それでもマイナスイメージの拡散を恐れる企業や組織は過剰に反応する。NHKは3月、開設を予定していた「徴収」をもじった「受信料長州力」なる特設サイトを、「バカにしている」などと非難され、予告からわずか4日で中止。不動産会社の「センチュリー21」は1月、加盟店の社員が有名人の来店をツイートして炎上したことで謝罪したものの、「公式謝罪は、(来店が)本当だと証明したようなもの」と指摘され、さらに事態は火だるまに。

 リアルな社会でも、暴言は後を絶たない。

 おおさか維新の会の足立康史議員(50)は7日の衆院総務委員会で、民進党の安全保障関連法の対応をめぐり、「こんな政党は国会の恥だ。あほ、ばか、どうしようもない政党」などと連発。滋賀県の吉田清一県議(68・自民会派)が甲子園に出場する滋賀学園の選手らに対し、学校の送迎バスの止め方を非難して、「おまえらなんか1回戦負けしろ!」と罵ったのも、記憶に新しい。

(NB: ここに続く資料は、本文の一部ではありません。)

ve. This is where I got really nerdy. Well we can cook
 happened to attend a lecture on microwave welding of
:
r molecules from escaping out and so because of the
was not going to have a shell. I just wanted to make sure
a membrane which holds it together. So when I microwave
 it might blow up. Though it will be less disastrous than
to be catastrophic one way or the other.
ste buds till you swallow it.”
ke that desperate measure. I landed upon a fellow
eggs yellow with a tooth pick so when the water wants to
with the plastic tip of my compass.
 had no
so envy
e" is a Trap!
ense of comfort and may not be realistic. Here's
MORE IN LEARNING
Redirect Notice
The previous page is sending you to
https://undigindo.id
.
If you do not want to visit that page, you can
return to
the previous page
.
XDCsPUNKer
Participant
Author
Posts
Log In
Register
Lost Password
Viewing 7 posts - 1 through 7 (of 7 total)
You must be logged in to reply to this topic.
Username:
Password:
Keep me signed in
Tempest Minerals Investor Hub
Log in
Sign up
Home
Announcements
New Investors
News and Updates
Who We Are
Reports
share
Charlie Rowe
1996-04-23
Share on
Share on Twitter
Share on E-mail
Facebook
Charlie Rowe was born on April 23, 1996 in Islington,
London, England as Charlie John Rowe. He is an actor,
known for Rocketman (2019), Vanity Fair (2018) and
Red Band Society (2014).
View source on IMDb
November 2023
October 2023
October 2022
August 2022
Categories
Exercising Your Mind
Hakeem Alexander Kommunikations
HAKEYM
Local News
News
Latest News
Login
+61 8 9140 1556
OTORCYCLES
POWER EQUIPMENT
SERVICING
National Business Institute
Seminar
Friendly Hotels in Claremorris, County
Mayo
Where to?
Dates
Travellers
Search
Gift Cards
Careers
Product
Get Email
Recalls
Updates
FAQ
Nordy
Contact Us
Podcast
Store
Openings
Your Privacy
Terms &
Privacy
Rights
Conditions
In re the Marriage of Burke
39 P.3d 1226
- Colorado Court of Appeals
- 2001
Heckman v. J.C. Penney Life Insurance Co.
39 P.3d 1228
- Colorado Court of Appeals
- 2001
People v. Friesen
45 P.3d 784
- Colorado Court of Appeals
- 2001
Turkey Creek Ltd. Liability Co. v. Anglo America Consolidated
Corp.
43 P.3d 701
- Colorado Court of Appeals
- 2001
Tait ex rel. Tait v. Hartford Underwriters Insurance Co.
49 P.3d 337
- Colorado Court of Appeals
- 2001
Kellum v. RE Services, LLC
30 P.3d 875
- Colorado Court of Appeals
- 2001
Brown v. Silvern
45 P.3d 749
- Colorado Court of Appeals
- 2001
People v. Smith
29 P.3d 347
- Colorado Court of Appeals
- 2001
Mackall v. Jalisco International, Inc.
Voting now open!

 こうした状況について、メディアコンサルタントの境治さんは、「バランス感覚のない人が増えている。一つの組織内にとどまって、閉鎖的なコミュニティーの中で過ごしている人ほど、そうした感覚が弱くなる」と分析する。「相手の気持ちを想像して意見を発するという大前提を忘れてしまうのでしょう」

 なぜここまで、ネットもリアルも、イライラを募らせ、相手を容赦なく追いつめる空気が蔓延するのか。福島瑞穂参院議員と『「意地悪」化する日本』を著した思想家の内田樹さんは、「他人が何かを失うことが自分の得点にカウントされるという発想が、意地悪化の根底にある」と話す。